═══ Items
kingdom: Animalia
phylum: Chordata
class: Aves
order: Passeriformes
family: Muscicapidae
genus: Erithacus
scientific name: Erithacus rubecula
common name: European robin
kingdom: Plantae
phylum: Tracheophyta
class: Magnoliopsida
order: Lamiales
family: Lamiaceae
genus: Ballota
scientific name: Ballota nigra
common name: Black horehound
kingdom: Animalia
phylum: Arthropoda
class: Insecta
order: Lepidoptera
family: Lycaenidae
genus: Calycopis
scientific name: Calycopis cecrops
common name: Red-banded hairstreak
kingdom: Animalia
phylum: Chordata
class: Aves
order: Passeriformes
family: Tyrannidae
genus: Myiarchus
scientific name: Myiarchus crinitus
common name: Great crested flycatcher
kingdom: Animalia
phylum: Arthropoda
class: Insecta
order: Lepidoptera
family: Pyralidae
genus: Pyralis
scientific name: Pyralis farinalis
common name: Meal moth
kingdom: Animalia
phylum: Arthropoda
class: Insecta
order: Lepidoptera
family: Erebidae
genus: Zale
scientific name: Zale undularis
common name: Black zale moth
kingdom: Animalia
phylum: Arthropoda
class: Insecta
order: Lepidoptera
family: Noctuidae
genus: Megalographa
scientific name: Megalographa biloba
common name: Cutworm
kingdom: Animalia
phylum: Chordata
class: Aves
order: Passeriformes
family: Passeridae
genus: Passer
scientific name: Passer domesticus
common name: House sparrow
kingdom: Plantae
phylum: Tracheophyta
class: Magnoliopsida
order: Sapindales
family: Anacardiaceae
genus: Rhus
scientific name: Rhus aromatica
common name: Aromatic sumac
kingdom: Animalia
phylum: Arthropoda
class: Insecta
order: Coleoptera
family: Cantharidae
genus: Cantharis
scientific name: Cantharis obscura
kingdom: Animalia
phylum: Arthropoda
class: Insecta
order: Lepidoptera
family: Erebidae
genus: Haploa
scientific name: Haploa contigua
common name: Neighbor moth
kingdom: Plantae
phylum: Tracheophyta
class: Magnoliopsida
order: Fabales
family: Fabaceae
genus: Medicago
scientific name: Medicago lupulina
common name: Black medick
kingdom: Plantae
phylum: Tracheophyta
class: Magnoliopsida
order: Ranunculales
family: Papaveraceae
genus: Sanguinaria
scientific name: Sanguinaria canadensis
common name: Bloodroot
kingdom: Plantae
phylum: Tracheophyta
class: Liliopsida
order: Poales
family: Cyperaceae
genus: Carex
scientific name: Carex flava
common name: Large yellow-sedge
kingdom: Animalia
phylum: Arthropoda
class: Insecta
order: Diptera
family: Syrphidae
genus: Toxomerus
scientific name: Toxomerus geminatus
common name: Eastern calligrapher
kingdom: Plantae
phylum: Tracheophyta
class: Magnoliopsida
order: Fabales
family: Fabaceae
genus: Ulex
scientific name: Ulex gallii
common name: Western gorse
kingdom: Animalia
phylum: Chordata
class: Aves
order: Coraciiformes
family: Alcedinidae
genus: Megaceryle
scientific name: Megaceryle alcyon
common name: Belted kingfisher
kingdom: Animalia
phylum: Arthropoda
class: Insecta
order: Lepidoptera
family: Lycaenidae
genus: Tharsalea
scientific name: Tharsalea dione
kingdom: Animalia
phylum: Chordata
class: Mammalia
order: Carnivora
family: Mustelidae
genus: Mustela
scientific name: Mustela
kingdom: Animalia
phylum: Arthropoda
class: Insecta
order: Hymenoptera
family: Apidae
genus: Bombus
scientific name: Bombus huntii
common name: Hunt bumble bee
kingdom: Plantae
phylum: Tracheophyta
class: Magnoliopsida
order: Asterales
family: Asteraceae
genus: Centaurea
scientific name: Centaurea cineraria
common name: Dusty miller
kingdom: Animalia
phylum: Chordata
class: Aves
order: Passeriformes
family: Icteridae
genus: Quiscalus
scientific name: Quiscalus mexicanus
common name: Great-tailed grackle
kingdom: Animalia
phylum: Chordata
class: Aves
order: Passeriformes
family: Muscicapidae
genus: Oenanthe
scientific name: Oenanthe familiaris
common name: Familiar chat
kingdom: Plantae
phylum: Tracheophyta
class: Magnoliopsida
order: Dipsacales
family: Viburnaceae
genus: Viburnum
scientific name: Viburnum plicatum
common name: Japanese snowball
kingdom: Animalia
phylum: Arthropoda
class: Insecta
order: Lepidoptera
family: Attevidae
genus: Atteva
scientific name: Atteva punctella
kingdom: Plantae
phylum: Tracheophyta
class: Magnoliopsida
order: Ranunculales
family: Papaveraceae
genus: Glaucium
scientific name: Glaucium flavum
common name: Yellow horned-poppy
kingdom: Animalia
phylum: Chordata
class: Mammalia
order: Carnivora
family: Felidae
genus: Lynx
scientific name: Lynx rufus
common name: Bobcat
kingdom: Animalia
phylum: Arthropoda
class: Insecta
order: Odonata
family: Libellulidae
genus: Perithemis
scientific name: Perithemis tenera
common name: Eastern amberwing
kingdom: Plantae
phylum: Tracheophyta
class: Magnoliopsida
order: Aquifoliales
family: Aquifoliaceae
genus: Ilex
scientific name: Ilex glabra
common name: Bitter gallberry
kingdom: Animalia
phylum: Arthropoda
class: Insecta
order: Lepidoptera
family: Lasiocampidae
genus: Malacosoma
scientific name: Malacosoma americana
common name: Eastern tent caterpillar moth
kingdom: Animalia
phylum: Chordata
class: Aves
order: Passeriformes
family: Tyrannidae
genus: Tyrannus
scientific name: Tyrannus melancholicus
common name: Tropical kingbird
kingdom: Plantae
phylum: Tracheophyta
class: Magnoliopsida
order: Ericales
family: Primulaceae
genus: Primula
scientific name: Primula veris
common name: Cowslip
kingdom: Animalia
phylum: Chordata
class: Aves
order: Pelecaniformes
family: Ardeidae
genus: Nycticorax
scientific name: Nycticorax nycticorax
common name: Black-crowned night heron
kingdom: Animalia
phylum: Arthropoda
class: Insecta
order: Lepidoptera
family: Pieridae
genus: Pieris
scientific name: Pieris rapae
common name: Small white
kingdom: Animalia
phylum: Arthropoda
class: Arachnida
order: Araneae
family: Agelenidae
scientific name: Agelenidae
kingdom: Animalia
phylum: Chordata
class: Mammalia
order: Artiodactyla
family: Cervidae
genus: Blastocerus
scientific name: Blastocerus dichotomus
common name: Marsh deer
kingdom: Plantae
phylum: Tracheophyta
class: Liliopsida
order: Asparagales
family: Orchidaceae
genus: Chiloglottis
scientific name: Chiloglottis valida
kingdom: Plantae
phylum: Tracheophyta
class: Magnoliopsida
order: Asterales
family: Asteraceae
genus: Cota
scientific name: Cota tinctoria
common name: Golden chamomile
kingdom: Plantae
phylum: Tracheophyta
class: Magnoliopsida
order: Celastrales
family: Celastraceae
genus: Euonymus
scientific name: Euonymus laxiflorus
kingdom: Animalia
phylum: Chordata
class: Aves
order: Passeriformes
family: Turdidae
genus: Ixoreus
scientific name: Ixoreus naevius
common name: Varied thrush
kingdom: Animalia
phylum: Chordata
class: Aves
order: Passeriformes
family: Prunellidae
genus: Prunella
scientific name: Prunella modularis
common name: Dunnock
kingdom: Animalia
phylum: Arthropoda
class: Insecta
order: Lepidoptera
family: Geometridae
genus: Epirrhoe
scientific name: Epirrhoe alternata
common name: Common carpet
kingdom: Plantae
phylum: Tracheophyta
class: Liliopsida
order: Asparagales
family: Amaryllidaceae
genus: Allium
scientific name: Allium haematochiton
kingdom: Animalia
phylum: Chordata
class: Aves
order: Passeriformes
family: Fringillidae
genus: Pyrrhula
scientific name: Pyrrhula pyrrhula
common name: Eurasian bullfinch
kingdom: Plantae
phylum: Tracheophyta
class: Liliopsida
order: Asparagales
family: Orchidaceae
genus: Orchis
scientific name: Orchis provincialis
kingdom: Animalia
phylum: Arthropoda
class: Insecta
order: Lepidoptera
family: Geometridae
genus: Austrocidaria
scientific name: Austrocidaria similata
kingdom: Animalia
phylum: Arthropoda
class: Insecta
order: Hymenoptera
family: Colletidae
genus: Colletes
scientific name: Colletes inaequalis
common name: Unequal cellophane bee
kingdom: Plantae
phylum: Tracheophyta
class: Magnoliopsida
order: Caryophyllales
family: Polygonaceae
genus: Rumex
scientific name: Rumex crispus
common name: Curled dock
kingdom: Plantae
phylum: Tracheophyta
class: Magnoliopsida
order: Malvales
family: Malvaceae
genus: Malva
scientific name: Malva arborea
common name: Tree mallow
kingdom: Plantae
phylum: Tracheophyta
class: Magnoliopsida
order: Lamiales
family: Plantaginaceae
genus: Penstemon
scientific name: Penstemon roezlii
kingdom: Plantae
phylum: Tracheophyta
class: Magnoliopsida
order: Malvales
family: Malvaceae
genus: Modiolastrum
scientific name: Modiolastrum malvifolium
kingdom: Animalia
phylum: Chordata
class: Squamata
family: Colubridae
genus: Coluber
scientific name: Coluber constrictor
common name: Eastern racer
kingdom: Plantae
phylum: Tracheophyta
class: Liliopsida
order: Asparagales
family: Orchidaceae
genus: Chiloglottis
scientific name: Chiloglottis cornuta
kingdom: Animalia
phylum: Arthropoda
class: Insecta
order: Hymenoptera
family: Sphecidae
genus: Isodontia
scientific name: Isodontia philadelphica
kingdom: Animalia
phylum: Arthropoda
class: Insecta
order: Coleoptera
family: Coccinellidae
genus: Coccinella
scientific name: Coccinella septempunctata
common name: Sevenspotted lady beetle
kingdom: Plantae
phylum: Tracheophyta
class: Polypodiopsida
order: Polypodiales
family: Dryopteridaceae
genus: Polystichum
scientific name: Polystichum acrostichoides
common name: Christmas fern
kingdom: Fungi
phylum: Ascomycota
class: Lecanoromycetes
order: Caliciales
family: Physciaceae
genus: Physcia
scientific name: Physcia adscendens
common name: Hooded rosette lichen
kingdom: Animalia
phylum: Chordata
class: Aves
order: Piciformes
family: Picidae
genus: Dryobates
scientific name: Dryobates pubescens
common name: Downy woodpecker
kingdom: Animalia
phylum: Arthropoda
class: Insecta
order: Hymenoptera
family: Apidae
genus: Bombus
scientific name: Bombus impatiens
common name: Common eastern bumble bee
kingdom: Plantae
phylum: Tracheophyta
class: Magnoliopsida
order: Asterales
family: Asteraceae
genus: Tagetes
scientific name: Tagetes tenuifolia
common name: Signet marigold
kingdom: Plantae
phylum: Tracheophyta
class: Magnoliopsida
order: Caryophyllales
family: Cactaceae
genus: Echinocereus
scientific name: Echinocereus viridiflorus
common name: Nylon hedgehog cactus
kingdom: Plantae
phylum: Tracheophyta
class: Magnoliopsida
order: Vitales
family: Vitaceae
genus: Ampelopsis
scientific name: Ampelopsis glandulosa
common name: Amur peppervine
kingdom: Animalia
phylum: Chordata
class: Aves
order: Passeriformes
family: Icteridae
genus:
══════
• Brief: Give the entries again from the line with "common name: Bloodroot" up to and including the line with "scientific name: Quiscalus mexicanus", swapping "common name" for "vernacular name" and leaving everything else unchanged.

• Solution to this problem:
vernacular name: Bloodroot
kingdom: Plantae
phylum: Tracheophyta
class: Liliopsida
order: Poales
family: Cyperaceae
genus: Carex
scientific name: Carex flava
vernacular name: Large yellow-sedge
kingdom: Animalia
phylum: Arthropoda
class: Insecta
order: Diptera
family: Syrphidae
genus: Toxomerus
scientific name: Toxomerus geminatus
vernacular name: Eastern calligrapher
kingdom: Plantae
phylum: Tracheophyta
class: Magnoliopsida
order: Fabales
family: Fabaceae
genus: Ulex
scientific name: Ulex gallii
vernacular name: Western gorse
kingdom: Animalia
phylum: Chordata
class: Aves
order: Coraciiformes
family: Alcedinidae
genus: Megaceryle
scientific name: Megaceryle alcyon
vernacular name: Belted kingfisher
kingdom: Animalia
phylum: Arthropoda
class: Insecta
order: Lepidoptera
family: Lycaenidae
genus: Tharsalea
scientific name: Tharsalea dione
kingdom: Animalia
phylum: Chordata
class: Mammalia
order: Carnivora
family: Mustelidae
genus: Mustela
scientific name: Mustela
kingdom: Animalia
phylum: Arthropoda
class: Insecta
order: Hymenoptera
family: Apidae
genus: Bombus
scientific name: Bombus huntii
vernacular name: Hunt bumble bee
kingdom: Plantae
phylum: Tracheophyta
class: Magnoliopsida
order: Asterales
family: Asteraceae
genus: Centaurea
scientific name: Centaurea cineraria
vernacular name: Dusty miller
kingdom: Animalia
phylum: Chordata
class: Aves
order: Passeriformes
family: Icteridae
genus: Quiscalus
scientific name: Quiscalus mexicanus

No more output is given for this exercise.